L’industrie s’est occupée de nous en mettre plein les oreilles de n’importe quoi pour faire ce qu’elle a à faire, du cash. Elle en fait apparemment de moins en moins, mais ce qui en fait encore pour la peine, reste le n’importe quoi. À coté de ça il y en a plein qui veulent produire quelque chose d’engagé, d’intéressant, et ils y arrivent, mais pour parler à qui ? Quelle fraction du public amateur est touchée ? Tout est tellement articulé et fragmenté aujourd’hui.

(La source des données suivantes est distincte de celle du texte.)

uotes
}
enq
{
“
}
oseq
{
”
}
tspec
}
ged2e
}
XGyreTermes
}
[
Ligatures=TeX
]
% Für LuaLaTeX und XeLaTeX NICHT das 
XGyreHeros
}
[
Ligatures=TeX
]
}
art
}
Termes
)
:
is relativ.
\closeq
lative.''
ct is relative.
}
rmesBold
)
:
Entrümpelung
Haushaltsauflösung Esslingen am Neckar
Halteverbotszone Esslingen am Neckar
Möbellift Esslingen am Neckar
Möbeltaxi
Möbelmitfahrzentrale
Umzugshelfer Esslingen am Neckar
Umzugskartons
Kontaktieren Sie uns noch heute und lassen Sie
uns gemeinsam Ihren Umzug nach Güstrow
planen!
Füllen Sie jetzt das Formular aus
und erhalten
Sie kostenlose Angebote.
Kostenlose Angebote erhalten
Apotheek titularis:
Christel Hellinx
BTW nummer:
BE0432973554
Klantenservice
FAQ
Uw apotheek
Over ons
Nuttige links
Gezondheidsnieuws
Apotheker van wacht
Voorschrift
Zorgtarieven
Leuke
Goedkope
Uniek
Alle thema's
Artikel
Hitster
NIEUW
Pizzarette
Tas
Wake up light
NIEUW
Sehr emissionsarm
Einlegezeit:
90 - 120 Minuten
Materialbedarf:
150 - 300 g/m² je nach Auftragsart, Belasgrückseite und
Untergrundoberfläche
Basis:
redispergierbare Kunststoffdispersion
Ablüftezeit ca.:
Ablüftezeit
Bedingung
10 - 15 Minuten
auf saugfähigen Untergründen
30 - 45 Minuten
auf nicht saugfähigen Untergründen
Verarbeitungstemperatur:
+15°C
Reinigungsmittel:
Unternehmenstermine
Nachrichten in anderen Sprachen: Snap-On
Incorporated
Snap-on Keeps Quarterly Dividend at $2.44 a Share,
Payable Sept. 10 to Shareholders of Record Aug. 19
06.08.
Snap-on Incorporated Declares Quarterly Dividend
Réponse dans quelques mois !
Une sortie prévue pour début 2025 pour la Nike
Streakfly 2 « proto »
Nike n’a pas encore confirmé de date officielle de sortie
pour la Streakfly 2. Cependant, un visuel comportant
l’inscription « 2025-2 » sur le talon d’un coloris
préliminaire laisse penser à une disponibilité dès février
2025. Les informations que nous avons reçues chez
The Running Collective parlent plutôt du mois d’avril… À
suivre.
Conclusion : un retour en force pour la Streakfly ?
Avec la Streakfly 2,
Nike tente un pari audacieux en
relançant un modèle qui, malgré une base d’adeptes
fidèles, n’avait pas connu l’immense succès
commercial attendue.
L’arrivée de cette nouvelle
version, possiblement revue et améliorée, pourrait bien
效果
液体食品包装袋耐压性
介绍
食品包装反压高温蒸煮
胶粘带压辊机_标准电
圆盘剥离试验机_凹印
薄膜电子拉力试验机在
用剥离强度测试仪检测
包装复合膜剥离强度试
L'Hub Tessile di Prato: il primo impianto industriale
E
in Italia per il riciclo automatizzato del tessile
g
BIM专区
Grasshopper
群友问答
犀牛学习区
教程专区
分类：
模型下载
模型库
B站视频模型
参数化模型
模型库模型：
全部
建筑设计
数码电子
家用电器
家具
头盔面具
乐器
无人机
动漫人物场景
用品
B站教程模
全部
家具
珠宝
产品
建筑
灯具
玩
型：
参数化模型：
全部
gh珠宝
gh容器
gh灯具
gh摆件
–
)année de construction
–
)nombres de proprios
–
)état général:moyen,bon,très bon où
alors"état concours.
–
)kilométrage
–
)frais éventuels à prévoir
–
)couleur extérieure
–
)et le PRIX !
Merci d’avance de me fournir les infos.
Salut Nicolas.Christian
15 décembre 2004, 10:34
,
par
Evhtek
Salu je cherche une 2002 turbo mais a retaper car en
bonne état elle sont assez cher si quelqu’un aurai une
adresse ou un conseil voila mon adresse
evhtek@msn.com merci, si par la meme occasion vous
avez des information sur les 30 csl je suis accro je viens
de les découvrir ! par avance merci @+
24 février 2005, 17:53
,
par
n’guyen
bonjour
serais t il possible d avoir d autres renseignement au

Je ne crois pas que le soutiens gouvernemental soit une solution. Il vas seulement favoriser une plus grande croissance de l’offre alors que la demande est somnolente (et en passant, quel type d’offre seront-ils contraint de financer si le marché n’est pas rentable ? J’en tremble). On ne peut forcer le public à acheter, et c’est lui en définitive qui fait la différence. Un artiste ne peut pas être un produit qu’on « essaie » de vendre. Il y a d’autre part une limite à ce qu’une population donnée peut consommer. On ne se mettra pas à créer des programmes pour faire aimer la chanson ou quoi que ce soit à tous le monde.
Je ne vois pas d’autres issues que le bassin artistique s’épuise et que l’amateur développe une cruelle sensation de manque, pour qu’un nouveau mouvement s’installe, sous une forme ou sous une autre. On ne peut soutenir indéfiniment une structure à sa limite et entre les deux, la crise est inévitable. Pendant ce temps, il y en aura toujours pour produire malgré la rentabilité zéro car comme Catherine le dis aussi, on le fait parce qu’on aime ça, parce qu’on ne peut faire autrement, et j’en suis.